Travma Mı Yoksa Biyoloji Mi?

Video: Travma Mı Yoksa Biyoloji Mi?

Video: Travma Mı Yoksa Biyoloji Mi?
Video: Travma nedir? Travmatik yaşantıların üzerinden gelmek, çocukluk anılarını neden hatırlamayız. 2024, Mayıs
Travma Mı Yoksa Biyoloji Mi?
Travma Mı Yoksa Biyoloji Mi?
Anonim

Bu muhalefeti, psikologların neyle uğraştıklarını anlamaya yönelik girişimleri hakkında sık sık duyuyorum: psikolojik travma ile (ve sonra bu durumu psikoterapi yardımıyla etkileyebilirsiniz gibi görünüyor) veya biyolojik nitelikteki bir zihinsel bozuklukla. (ve daha sonra kesin yardım ilaçlar sağlanabilir).

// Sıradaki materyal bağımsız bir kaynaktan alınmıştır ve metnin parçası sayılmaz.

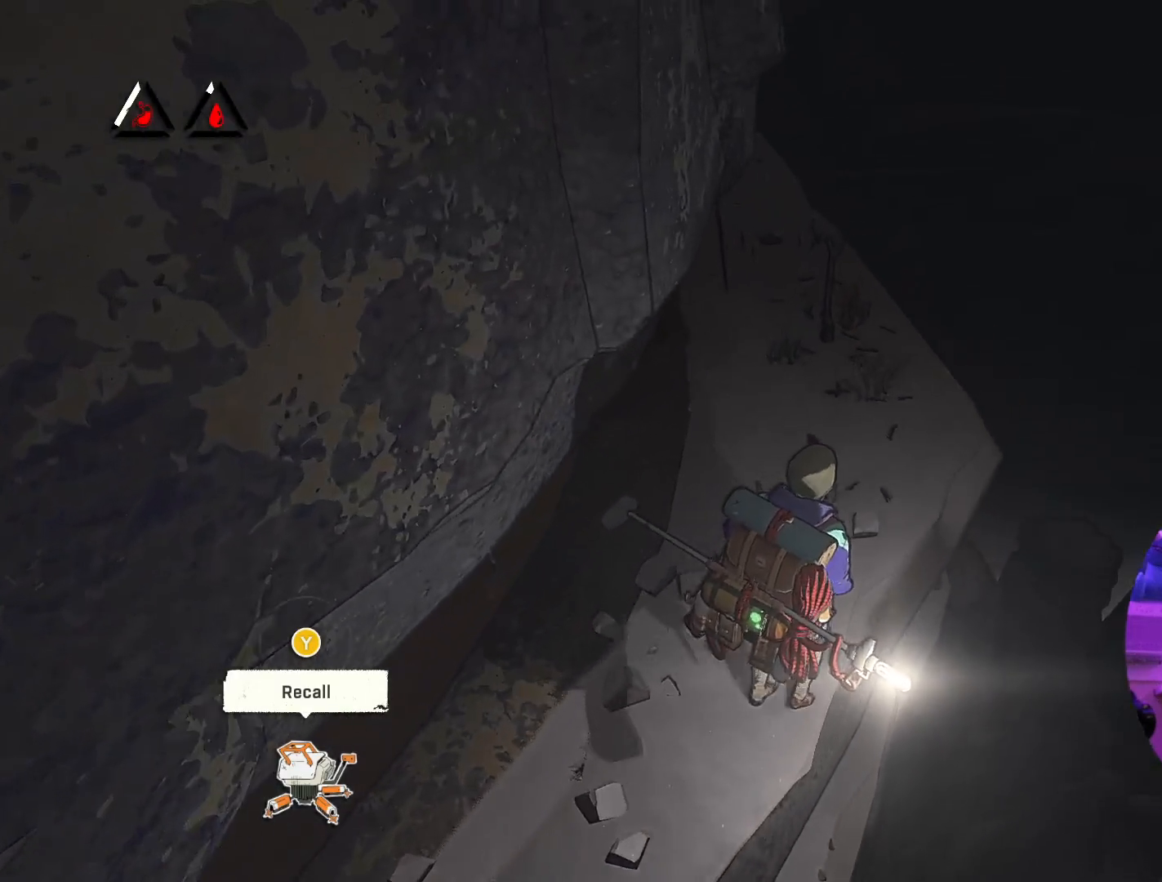
{"buttons": [], "left_stick": "up", "right_stick": "center", "events": [[483, "left_stick", "up"]]}
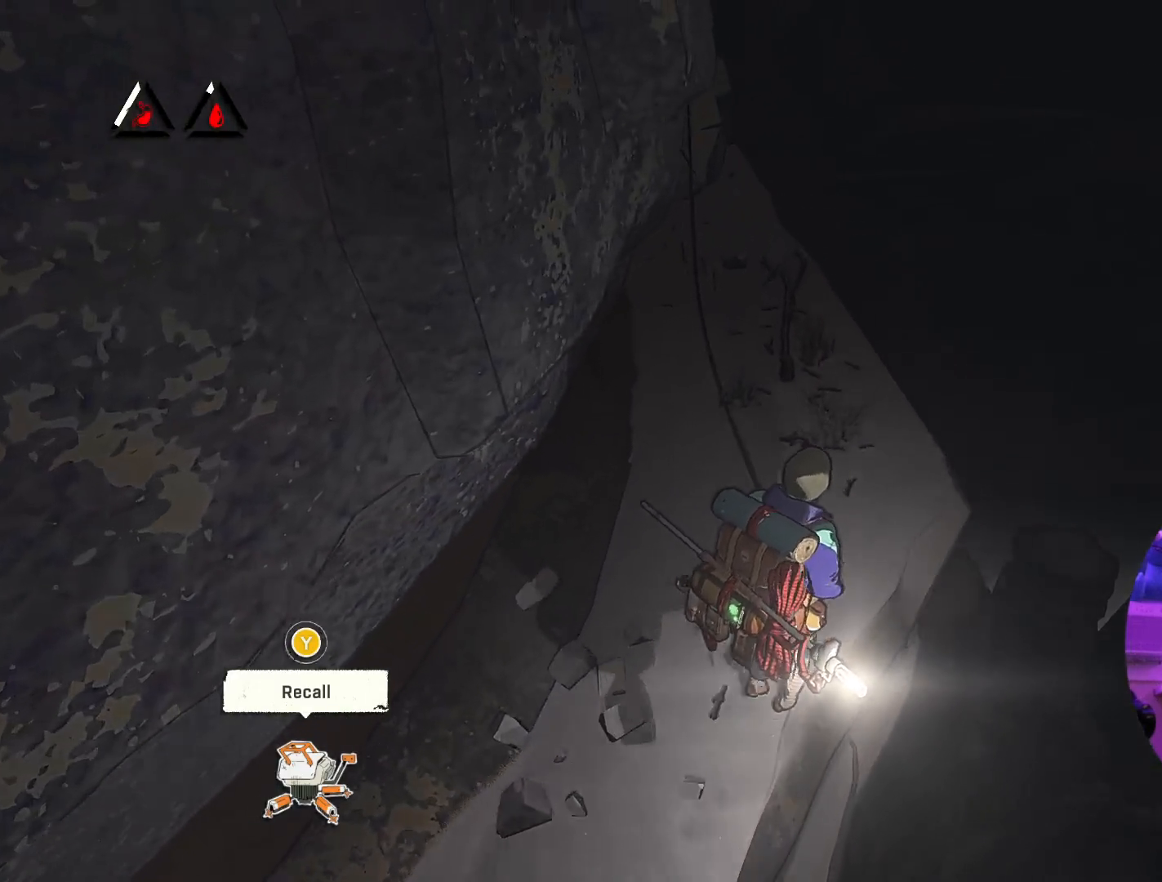
{"buttons": [], "left_stick": "up", "right_stick": "center", "events": []}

Ama bu karşıtlık, bana öyle geliyor ki, hatalı.

Bir örnekle açıklayayım.

Bakımı nesnel olarak çok zayıf olan bir bebek düşünün. Örneğin, yaşamının ilk aylarında annesi derin bir depresyona girdi, kendi içine daldı ve işlevsel hizmetle zar zor başa çıktı ve duygusal bağlantı tamamen mahvoldu.

Ve bu bebeğin hayatının başladığı travmatik bir durum ve psikolojik nedenleri var. Ancak aynı zamanda, elbette, böyle erken bir travmatik etki, nöronlarda gelecekte depresyondan psikotik durumlara kadar çok çeşitli zihinsel bozuklukları tetikleyebilecek bu tür biyolojik yapıların ve bağlantıların oluşumuna yol açacaktır. Ve sonra, ilk çöküş travmatik bir durum tarafından kışkırtılsa da, uyuşturucu olmadan yapılamaz. Veya daha doğrusu, onlarsız yapmayı deneyebilirsiniz, ancak ilaçlarla müşterinin hem yaşamda hem de terapide çok daha fazla fırsatı vardır.

Ayrıca, uyuşturucu olmadan, kesinlikle normal dahil olmak üzere herhangi bir terapistle etkileşim olasılığı yüksek olan zihinsel bozukluğun güçlü arka planını ortadan kaldırmazsanız, müşteri travmanın yeniden üretiminin ana akımında yorumlanacaktır ve orada ilişkilerin iç modelinde bir değişiklik için bir şans olmayabilir.

Şimdi tam tersi durumu hayal edelim. Diyelim ki anne tamamen normaldi ama çocuk orijinal biyolojik nedenlerden dolayı o kadar hassas ve savunmasız ki annenin en ufak ve kaçınılmaz hataları onu çok incitiyor. Çocuğun sübjektif iç dünyasında ise bu durum ilk örnekteki gibi tam bir felaket olarak yaşanır.

Ve elbette, bu çöküşü biyoloji başlatmış olsa da, iç dünyada bir travma olarak algılanır ve deneyimlenir ve ilk vakadakiyle tamamen aynı travmatik psikolojik kurguları üretir. Onları psikolojik olarak etkilemek oldukça mümkündür (ve gereklidir). Ancak, yalnızca herhangi bir etkileşimi kesinlikle travmatik bir etkileşime dönüştüren bu ilk biyolojik neden, şu anda aktif olarak etkilemeyi bırakmışsa. Bu sadece yıllar içinde olabilir: örneğin, çocuklukta psişe ile belirli bir biyolojik patolojik süreç vardı, ancak yıllar geçtikçe potansiyelini tüketmiş gibi görünüyordu, sona erdi. Veya patolojik sürecin durdurulması veya söndürülmesi ilaçlar yardımıyla sağlanabilir. Ve sonra psikoterapi için bir fırsat var.

Özetle, bu iki hayali durumun, her ne kadar taban tabana zıt başlasalar da, sonunda kesinlikle özdeş bir tabloya yol açabileceğini söyleyebiliriz. Ve bu nedenle, danışanın sorunlarının temel nedeninin ne olduğu o kadar önemli değildir, sadece terapistle temasa geçtiği anda danışanın zihinsel yeteneklerinin terapötik müdahaleye ne ölçüde izin verdiği önemlidir. Ve bu olasılıkları ilaçların yardımıyla genişletmek gerçekten mümkün mü?